Based on the descriptions of these 4 registers taken from ARMv8 Arch Documentation:
But what should happen if by the time we set CNTV_TVAL_EL0 and write to CNTV_CTL_EL0 to set IMASK to 0 and ENABLE bit to 1, the timer condition is already met because the tval was really tiny like 3 or 4, etc. Per the spec the timer condition should be met and we should be receiving an interrupt. But it seems in TCG mode QEMU does not seem to raise one.
But also please note that after we write CNTV_TVAL_EL0 followed by CNTV_CTL_EL0, subsequently reading CNTV_CTL_EL0 should return value with ISTATUS on if the condition is met.
Interestingly enough if I take advantage of the above and re-read CNTV_CTL_EL0 and detect that ISTATUS is met and fire the timer event on the spot and enable IMASK, all the tests that kept handing with TCG work fine based on hundreds of runs (one test like tst-hub.cc would hang always in the test_timer part before the change, now it always passes).

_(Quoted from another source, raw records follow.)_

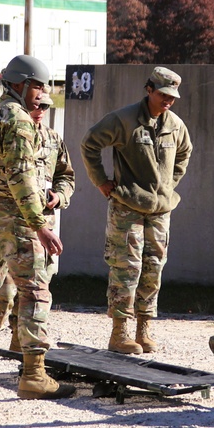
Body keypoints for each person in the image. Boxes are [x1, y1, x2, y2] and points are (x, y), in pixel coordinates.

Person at [0, 54, 74, 400]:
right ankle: (34, 375)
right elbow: (21, 176)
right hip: (17, 216)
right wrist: (39, 225)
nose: (41, 94)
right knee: (35, 289)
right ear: (19, 84)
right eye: (37, 86)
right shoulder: (18, 120)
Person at [80, 67, 193, 355]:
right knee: (126, 268)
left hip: (160, 211)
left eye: (172, 96)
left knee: (154, 268)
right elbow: (90, 143)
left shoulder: (176, 125)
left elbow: (184, 153)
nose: (168, 100)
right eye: (162, 94)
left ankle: (144, 329)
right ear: (149, 90)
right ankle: (120, 333)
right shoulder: (124, 120)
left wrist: (167, 185)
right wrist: (101, 181)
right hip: (127, 207)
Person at [0, 91, 74, 362]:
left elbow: (66, 176)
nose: (41, 109)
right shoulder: (15, 133)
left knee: (36, 285)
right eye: (37, 104)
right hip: (12, 221)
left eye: (45, 106)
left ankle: (19, 340)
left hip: (43, 224)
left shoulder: (53, 139)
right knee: (4, 287)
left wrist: (60, 196)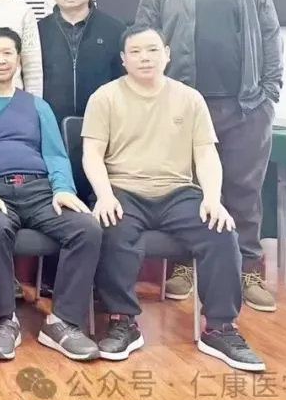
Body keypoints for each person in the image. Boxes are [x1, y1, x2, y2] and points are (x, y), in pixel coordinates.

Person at [81, 24, 265, 372]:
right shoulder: (104, 97)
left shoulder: (189, 98)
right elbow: (92, 154)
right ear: (123, 59)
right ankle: (122, 321)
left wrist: (212, 198)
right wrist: (103, 195)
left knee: (221, 231)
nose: (144, 58)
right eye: (135, 51)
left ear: (167, 54)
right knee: (111, 229)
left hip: (178, 191)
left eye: (152, 50)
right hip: (123, 190)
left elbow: (206, 154)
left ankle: (220, 328)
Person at [136, 0, 282, 312]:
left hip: (244, 106)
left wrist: (269, 92)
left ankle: (248, 270)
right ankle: (185, 265)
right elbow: (142, 43)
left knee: (243, 190)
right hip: (182, 109)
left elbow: (270, 36)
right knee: (186, 189)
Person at [0, 26, 101, 362]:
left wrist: (62, 189)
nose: (1, 60)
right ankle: (4, 320)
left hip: (40, 190)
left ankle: (62, 322)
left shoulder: (37, 105)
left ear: (18, 59)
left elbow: (56, 155)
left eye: (7, 53)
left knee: (87, 228)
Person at [38, 0, 125, 197]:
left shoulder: (114, 29)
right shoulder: (39, 30)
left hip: (104, 125)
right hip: (52, 125)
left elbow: (123, 79)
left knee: (100, 192)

So this patch seems to be fixing the issue and make handling clock events slightly more efficient by skipping settning unnecessary alarms. This optimization also work in native mode with KVM (for KVM mode this patch is unnecessary as the native cpu is able to handle tiny TVAL values it seems).

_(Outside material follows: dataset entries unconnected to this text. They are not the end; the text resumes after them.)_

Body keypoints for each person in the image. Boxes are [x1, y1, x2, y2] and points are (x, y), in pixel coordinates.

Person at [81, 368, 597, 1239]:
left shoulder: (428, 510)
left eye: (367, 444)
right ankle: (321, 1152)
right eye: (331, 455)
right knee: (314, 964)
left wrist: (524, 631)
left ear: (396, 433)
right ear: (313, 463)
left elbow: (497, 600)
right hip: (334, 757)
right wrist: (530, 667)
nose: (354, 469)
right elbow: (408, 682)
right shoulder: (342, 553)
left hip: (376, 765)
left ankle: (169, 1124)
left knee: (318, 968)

diff --git a/arch/aarch64/arm-clock.cc b/arch/aarch64/arm-clock.cc
index c1f4b277..c7aafc5a 100644
--- a/arch/aarch64/arm-clock.cc
+++ b/arch/aarch64/arm-clock.cc
@@ -106,7 +106,22 @@ arm_clock_events::arm_clock_events()
res = 16 + 11; /* default PPI 11 */
}
_irq.reset(new ppi_interrupt(gic::irq_type::IRQ_TYPE_EDGE, res,
- [this] { this->_callback->fired(); }));
+ [this] {
+/* From AArch64 Programmer's Guides Generic Timer:
+ * The interrupts generated by the timer behave in a level-sensitive manner.

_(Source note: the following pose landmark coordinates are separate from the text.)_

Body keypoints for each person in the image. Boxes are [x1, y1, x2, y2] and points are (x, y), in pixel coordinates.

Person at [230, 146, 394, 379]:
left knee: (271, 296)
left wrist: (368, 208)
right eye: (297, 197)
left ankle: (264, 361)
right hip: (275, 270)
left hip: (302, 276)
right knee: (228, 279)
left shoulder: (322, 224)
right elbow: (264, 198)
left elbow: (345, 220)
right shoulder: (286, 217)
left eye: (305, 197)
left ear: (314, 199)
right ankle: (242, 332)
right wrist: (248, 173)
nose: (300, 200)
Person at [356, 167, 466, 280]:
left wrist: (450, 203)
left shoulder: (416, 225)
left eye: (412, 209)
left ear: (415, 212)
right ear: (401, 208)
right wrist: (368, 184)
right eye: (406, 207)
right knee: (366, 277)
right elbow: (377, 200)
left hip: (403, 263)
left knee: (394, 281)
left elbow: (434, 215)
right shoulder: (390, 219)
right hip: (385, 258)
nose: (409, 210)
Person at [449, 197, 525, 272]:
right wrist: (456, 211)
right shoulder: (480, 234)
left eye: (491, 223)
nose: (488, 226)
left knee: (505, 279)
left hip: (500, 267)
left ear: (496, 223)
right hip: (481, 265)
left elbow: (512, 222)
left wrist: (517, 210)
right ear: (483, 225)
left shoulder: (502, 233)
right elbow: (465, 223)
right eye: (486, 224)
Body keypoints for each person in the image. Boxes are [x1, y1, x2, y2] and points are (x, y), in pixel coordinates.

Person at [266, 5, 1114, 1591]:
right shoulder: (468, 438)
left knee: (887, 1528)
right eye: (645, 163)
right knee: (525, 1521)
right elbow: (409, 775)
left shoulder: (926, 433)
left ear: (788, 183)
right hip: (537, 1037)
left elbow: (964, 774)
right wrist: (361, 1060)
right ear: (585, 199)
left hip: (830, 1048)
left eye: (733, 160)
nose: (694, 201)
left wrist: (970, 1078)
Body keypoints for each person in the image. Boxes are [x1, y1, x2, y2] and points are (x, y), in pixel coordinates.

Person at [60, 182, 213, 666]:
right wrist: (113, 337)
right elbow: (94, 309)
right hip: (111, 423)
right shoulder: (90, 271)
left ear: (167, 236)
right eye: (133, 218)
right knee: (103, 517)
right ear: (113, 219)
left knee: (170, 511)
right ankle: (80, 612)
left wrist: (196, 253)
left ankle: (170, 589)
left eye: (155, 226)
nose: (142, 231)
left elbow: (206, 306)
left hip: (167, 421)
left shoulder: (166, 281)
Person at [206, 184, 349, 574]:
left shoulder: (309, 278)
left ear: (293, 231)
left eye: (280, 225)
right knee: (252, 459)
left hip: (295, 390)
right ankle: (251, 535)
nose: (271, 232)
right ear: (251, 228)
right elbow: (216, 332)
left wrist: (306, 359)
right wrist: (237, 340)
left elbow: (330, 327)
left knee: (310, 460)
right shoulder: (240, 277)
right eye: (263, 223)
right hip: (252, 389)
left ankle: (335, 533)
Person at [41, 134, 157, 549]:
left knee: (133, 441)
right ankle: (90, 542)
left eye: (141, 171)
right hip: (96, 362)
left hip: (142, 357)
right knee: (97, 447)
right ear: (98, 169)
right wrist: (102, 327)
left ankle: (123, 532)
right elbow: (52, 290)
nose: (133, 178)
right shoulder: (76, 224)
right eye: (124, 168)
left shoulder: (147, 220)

+ * This means that, once the timer firing condition is reached,
+ * the timer will continue to signal an interrupt until one of the following situations occurs:
+ - IMASK is set to one, which masks the interrupt.
+ - ENABLE is cleared to 0, which disables the timer.
+ - TVAL or CVAL is written, so that firing condition is no longer met.
+ When writing an interrupt handler for the timers, it is important
+ that software clears the interrupt before deactivating the interrupt in the GIC.
+ Otherwise the GIC will re-signal the same interrupt again. */
+ u32 ctl = this->read_ctl();
+ ctl |= 2; /* mask timer interrupt */
+ this->write_ctl(ctl);
+ this->_callback->fired();
+ }));
}
arm_clock_events::~arm_clock_events()
@@ -157,11 +172,20 @@ void arm_clock_events::set(std::chrono::nanoseconds nanos)
class arm_clock *c = static_cast<arm_clock *>(clock::get());
tval = ((__uint128_t)tval * c->freq_hz) / NANO_PER_SEC;
- u32 ctl = this->read_ctl();
- ctl |= 1; /* set enable */
- ctl &= ~2; /* unmask timer interrupt */
- this->write_tval(tval);
- this->write_ctl(ctl);
+ if (tval) {
+ u32 ctl = this->read_ctl();
+ ctl |= 1; /* set enable */